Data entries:

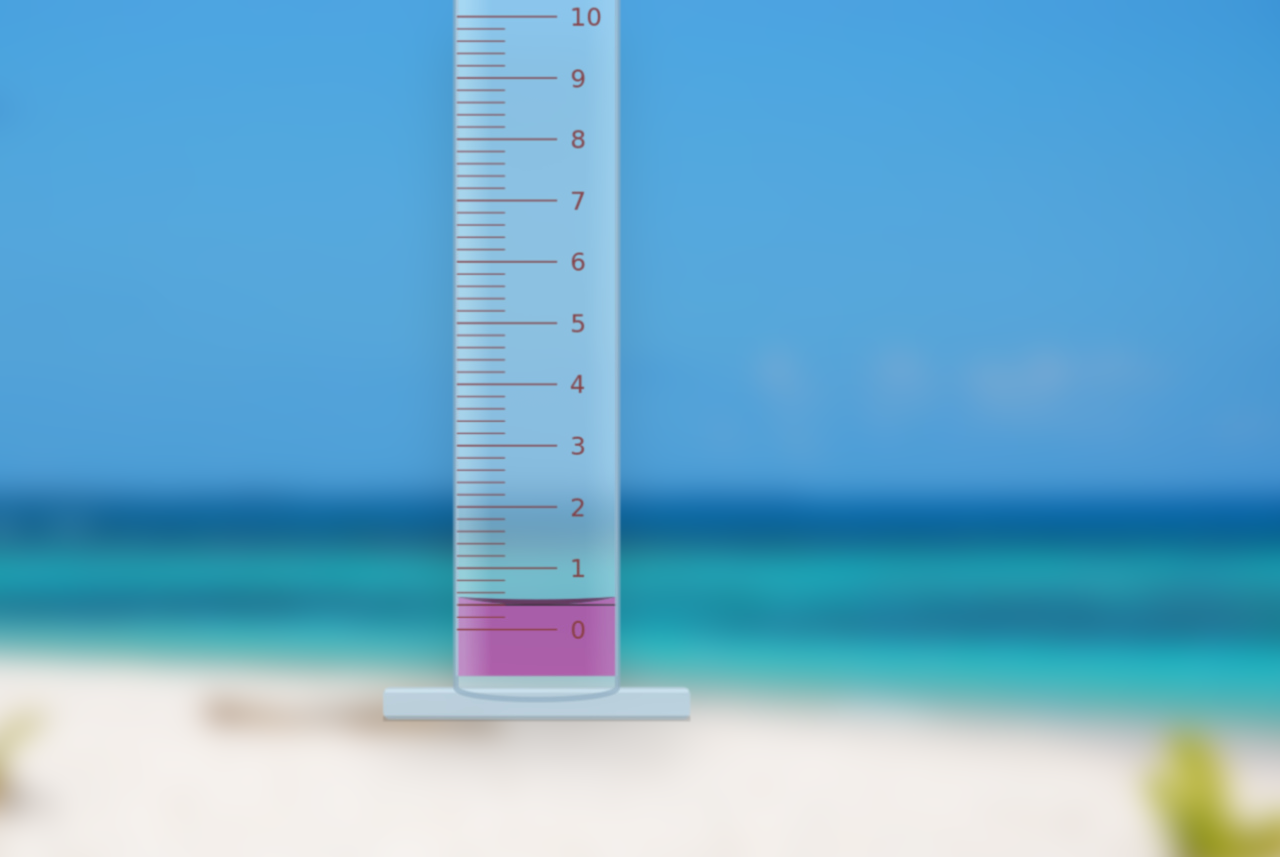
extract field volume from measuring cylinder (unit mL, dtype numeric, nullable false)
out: 0.4 mL
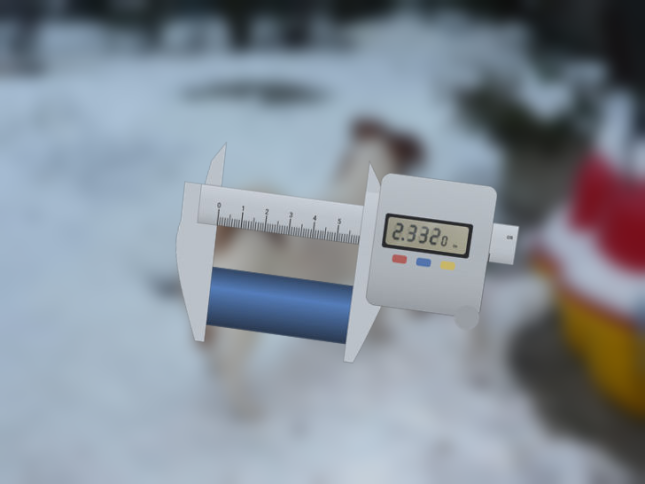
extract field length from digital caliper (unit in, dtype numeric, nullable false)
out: 2.3320 in
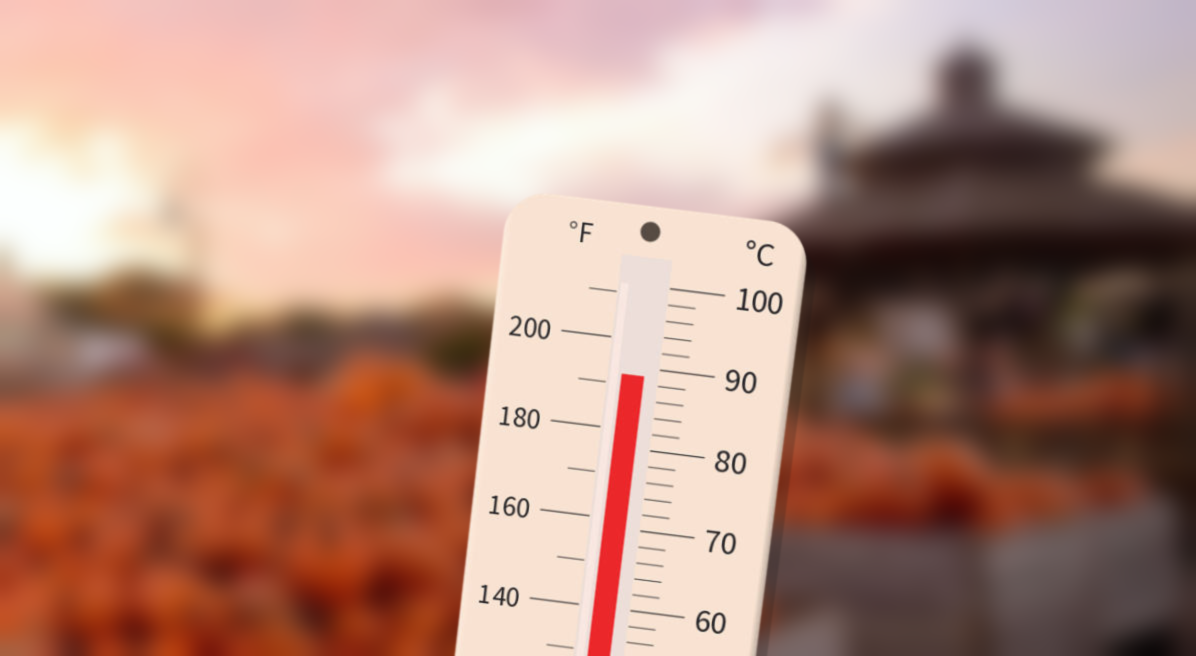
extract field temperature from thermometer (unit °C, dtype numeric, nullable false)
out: 89 °C
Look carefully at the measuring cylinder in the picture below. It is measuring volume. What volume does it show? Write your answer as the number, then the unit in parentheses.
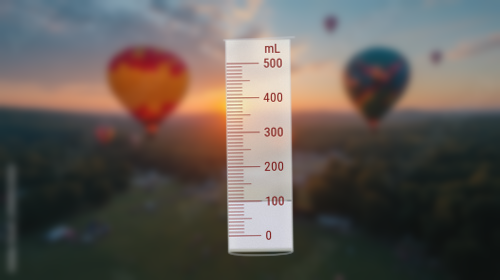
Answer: 100 (mL)
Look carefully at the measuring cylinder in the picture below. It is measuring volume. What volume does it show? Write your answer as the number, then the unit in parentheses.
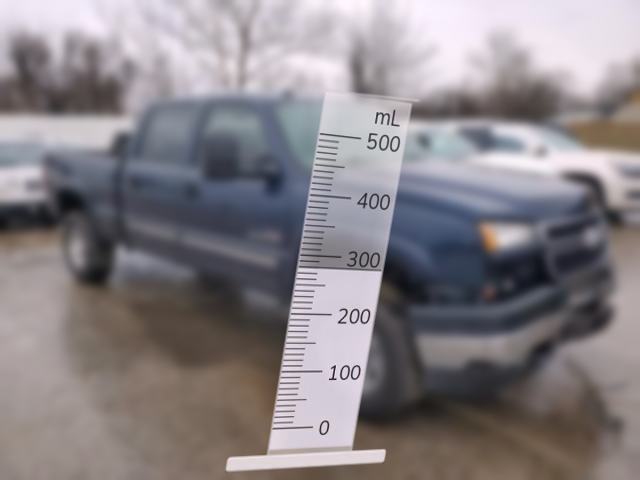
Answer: 280 (mL)
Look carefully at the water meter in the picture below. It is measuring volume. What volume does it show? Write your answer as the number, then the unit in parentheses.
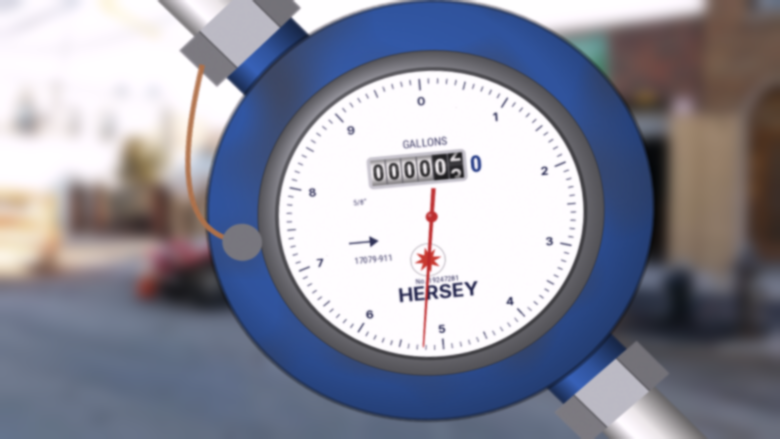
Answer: 25.2 (gal)
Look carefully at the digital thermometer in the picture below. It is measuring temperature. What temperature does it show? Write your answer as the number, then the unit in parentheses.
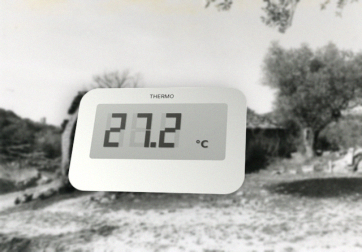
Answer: 27.2 (°C)
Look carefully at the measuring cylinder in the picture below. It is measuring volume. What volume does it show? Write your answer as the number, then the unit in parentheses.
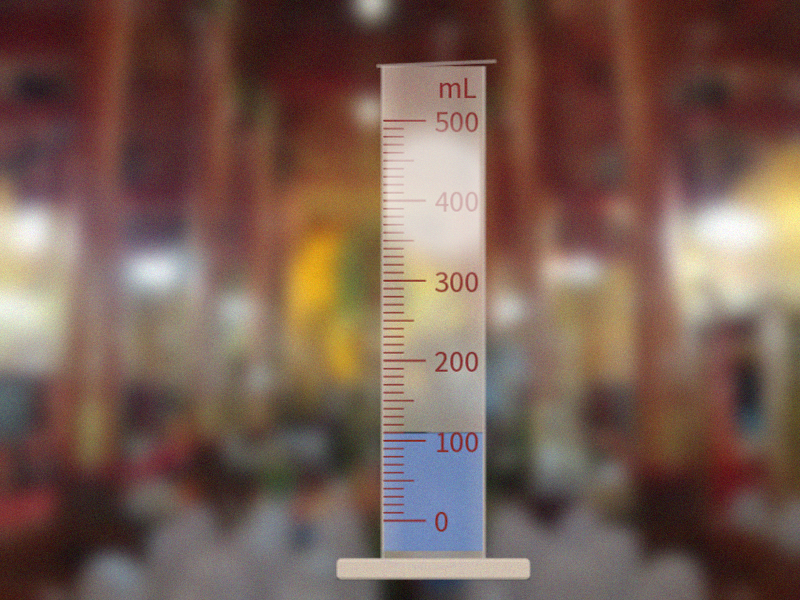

Task to carry out
Present every line of the listing above as a Markdown table with the columns Row and Line, numbering the rows in order and skipping blank lines. Omit the pictures.

Finished exercise
| Row | Line |
|---|---|
| 1 | extract field volume from measuring cylinder (unit mL, dtype numeric, nullable false) |
| 2 | out: 0.4 mL |
| 3 | extract field length from digital caliper (unit in, dtype numeric, nullable false) |
| 4 | out: 2.3320 in |
| 5 | extract field temperature from thermometer (unit °C, dtype numeric, nullable false) |
| 6 | out: 89 °C |
| 7 | Look carefully at the measuring cylinder in the picture below. It is measuring volume. What volume does it show? Write your answer as the number, then the unit in parentheses. |
| 8 | Answer: 100 (mL) |
| 9 | Look carefully at the measuring cylinder in the picture below. It is measuring volume. What volume does it show? Write your answer as the number, then the unit in parentheses. |
| 10 | Answer: 280 (mL) |
| 11 | Look carefully at the water meter in the picture below. It is measuring volume. What volume does it show? Write your answer as the number, then the unit in parentheses. |
| 12 | Answer: 25.2 (gal) |
| 13 | Look carefully at the digital thermometer in the picture below. It is measuring temperature. What temperature does it show? Write your answer as the number, then the unit in parentheses. |
| 14 | Answer: 27.2 (°C) |
| 15 | Look carefully at the measuring cylinder in the picture below. It is measuring volume. What volume does it show? Write your answer as the number, then the unit in parentheses. |